Non. Nous n’avons pas modifié la stratégie initiée par le fondateur. Depuis le 1er août 1945, et selon les vœux de celui qui, ne laissant pas d’enfants, a voulu cette fondation, le but premier est le même: assurer la pérennité du groupe Rolex. Et d’ailleurs, il est important de souligner que, sans elle, Rolex n’existerait plus depuis longtemps.
Il n’empêche. La discrétion était de mise. Ce n’est plus, ou moins, le cas.
Il est vrai que nous avons modifié notre information. Auparavant, la Fondation souhaitait garder l’anonymat et demandait cette discrétion aux institutions bénéficiaires. L’idée était que nous n’avions pas, parce que nous détenons des moyens financiers, à nous mettre en avant. La volonté du fondateur était en deuxième lieu d’assurer une mission d’utilité publique dans les domaines les plus variés, social surtout, mais aussi culturel, éducatif, sportif (sans toutefois se substituer aux obligations de l’Etat). Dans ce domaine, nous avons constaté depuis quelque temps que certains (les autorités de la Ville en particulier) avaient tendance à s’approprier la réalisation de projets accomplis avec notre soutien, sans même mentionner l’apport d’un donateur privé. Ce n’est pas juste. Il n’est pas normal de cacher ce que nous apportons. Donc, nous le disons.
Comment fonctionnez-vous?
Quand je suis arrivé à la présidence, en 1991, nous recevions 80 dossiers par an. Nous en traitons aujourd’hui 1500 que nous examinons avec Serge Bednarczyk, secrétaire général, et quatre employées. Des plus petits à ceux qui demandent plusieurs dizaines de millions de francs. Il n’y a pas de normes. Le nombre de ces dossiers ne cesse d’augmenter, malheureusement pas toujours en qualité. Nous devons en refuser plus qu’avant. A l’exception de l’aide aux animaux, nous n’apportons de soutien financier qu’à Genève.
Comment choisissez-vous les personnes, institutions, projets que vous voulez soutenir?
D’abord, les institutions, depuis toujours et régulièrement (Hospice général, Centre social protestant…). Cependant, nous n’entrons plus, comme avant, dans le budget de celles-ci. Les choses peuvent s’arrêter en tout temps. Une exception: nous soutenons pour toujours un laboratoire de recherches à l’Hôpital qui porte le nom d’Hans Wilsdorf, en sa mémoire. Nous apportons des aides ponctuelles (exemples: un accès pour handicapés, la restauration de l’ancien cinéma Paris) et des engagements sur trois ans (exemple: 1 million par an pour le Grand Théâtre, dont nous nous sommes ensuite retirés suite aux déficiences de gestion). Le fondateur tenait beaucoup à aider les jeunes. En matière de formation (nous finançons plus de 300 bourses par an à des étudiants et écoliers suisses et étrangers) et d’activités sportives. Nous avons été présents pour UGS, Etoile Carouge, nous sommes prêts à aider Servette, mais spécifiquement dans le but d’encourager la formation des jeunes équipes.

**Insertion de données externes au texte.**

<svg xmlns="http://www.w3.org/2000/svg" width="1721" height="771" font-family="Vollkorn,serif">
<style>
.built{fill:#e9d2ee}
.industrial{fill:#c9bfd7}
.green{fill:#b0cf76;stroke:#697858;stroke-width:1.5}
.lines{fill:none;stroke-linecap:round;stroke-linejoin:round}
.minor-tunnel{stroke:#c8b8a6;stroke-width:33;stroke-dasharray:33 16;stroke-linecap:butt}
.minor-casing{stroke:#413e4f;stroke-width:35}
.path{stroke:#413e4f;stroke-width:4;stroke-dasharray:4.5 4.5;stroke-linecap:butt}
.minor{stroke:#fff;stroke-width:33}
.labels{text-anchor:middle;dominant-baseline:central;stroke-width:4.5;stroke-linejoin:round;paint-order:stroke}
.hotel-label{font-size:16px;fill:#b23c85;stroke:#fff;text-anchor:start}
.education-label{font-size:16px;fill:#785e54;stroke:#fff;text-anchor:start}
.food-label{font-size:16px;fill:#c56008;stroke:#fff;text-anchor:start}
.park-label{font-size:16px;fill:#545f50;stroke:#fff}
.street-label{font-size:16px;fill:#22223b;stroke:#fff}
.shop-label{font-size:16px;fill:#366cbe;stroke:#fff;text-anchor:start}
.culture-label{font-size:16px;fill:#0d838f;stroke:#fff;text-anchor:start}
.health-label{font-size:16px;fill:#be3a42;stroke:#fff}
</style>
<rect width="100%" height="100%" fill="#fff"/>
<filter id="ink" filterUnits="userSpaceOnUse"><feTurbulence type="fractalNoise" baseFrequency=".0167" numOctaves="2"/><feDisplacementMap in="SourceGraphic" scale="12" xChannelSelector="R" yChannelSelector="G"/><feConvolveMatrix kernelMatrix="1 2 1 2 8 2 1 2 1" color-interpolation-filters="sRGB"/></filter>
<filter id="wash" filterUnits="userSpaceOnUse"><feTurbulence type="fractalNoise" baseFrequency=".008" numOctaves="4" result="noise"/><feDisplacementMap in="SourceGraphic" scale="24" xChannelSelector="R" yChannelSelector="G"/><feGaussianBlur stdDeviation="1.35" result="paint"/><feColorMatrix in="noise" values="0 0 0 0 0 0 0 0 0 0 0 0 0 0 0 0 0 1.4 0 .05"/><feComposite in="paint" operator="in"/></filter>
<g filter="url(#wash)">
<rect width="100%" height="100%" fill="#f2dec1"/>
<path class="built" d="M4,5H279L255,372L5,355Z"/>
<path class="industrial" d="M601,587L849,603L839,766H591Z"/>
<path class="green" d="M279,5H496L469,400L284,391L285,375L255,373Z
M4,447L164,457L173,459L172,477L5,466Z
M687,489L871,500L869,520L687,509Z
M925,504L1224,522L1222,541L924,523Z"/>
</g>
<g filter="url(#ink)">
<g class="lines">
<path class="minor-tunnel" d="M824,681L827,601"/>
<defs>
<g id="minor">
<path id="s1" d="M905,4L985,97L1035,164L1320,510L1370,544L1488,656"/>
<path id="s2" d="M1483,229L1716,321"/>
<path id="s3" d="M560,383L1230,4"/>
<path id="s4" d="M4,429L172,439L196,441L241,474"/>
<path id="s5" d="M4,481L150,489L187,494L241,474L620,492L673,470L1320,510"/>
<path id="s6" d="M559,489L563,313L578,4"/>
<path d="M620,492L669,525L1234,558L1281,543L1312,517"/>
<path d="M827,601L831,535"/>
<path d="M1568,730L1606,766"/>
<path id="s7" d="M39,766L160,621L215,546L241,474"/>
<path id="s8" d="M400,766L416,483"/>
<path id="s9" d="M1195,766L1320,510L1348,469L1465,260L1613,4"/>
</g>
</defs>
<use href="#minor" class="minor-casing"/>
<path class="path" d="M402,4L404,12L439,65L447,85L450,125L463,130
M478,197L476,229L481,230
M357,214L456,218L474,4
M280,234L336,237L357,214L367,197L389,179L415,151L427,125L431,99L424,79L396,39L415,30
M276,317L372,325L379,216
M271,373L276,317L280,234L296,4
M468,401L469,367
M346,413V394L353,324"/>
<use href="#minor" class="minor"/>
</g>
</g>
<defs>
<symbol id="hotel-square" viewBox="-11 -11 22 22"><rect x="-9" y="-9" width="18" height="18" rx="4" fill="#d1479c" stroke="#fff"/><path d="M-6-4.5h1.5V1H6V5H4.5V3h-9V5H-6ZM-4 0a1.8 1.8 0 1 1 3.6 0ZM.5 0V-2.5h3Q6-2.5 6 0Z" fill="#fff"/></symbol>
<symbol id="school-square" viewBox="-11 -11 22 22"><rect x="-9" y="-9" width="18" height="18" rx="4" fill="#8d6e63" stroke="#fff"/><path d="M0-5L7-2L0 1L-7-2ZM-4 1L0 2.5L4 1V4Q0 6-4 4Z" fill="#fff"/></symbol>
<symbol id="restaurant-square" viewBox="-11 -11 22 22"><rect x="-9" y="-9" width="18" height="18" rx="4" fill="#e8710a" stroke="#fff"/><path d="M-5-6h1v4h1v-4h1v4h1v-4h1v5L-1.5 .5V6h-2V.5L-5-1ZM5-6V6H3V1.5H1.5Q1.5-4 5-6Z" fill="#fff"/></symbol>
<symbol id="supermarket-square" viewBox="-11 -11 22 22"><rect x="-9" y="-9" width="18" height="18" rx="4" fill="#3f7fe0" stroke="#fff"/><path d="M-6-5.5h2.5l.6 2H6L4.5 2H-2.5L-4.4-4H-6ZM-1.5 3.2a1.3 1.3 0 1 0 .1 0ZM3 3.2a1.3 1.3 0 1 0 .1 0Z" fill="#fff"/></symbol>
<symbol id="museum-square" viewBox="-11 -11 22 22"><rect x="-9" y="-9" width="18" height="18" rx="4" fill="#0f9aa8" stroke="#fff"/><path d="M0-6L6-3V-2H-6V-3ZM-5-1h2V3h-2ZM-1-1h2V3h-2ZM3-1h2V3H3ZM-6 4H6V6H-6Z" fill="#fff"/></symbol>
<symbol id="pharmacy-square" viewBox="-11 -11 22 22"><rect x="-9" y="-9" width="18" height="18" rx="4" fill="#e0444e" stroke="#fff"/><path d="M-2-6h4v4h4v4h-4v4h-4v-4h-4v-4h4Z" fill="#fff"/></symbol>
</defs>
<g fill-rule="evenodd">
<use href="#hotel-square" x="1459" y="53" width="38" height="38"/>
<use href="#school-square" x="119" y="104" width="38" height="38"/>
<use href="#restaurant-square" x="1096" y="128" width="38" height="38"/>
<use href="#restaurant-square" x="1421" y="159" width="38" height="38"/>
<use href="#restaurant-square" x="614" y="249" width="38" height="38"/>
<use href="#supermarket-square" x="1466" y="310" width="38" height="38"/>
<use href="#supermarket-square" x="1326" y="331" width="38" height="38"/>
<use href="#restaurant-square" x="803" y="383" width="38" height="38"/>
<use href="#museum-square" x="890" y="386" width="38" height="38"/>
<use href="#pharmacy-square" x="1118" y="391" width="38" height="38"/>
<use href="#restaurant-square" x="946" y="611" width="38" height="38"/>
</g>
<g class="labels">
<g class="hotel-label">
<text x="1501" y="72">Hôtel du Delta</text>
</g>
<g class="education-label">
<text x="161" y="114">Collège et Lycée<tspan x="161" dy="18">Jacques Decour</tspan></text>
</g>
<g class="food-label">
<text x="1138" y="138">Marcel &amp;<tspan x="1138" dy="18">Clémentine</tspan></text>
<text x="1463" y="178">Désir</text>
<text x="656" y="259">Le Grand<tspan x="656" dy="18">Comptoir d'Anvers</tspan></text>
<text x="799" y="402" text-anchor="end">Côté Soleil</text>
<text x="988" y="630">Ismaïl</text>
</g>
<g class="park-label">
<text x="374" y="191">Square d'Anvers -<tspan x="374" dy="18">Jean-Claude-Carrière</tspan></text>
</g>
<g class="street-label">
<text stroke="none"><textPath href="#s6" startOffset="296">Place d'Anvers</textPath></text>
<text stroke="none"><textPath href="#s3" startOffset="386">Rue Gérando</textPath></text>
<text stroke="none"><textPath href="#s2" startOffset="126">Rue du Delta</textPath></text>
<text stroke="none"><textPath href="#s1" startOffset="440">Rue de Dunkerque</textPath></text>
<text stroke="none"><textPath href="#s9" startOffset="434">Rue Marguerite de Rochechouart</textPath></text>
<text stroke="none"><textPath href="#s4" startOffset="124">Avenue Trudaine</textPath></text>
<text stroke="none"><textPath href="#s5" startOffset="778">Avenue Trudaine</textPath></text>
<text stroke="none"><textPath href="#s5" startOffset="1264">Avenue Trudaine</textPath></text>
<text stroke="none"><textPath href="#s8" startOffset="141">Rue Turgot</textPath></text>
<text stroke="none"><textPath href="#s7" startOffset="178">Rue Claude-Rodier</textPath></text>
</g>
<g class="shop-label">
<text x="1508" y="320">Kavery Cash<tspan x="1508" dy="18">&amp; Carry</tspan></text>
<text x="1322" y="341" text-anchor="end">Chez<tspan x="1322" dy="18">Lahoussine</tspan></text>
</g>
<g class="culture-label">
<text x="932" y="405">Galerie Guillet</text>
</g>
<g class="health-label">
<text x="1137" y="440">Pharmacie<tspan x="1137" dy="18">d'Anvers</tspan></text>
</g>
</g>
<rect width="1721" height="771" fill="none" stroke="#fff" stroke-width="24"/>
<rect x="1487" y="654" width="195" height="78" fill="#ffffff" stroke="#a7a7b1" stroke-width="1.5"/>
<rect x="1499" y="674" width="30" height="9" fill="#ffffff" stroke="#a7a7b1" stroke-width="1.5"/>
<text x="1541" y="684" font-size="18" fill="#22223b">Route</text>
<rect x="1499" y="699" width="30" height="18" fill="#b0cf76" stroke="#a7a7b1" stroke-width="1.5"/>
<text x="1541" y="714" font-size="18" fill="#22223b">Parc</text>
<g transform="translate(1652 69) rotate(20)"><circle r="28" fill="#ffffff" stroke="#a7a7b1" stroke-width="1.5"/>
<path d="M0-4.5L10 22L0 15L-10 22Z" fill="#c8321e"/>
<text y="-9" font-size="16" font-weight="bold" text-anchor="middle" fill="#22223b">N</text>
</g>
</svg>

Vous avez évoqué de petits dossiers?
Nous sommes aussi ouverts aux demandes modestes de quelques centaines de francs, pour sortir du trou. Des paires de baskets pour qu’une famille puisse réaliser le rêve d’une randonnée. Un violon. Un soutien à une jeune femme agressée et abandonnée à elle-même… Nous lisons les journaux et sommes attentifs à des situations personnelles particulières qui nous incitent à proposer spontanément notre aide. Ce n’est pas de la charité, mais des coups de cœur qui peuvent permettre à des personnes de repartir dans la vie.
Avez-vous une enveloppe annuelle, des limites?
Non. Nous n’avons pas de problèmes budgétaires. La Fondation ne vit pas des revenus de l’année, mais de ses économies, qui sont importantes. Nous ne refusons jamais un projet pour des questions financières. En fait, nous disposons d’une superbe machine.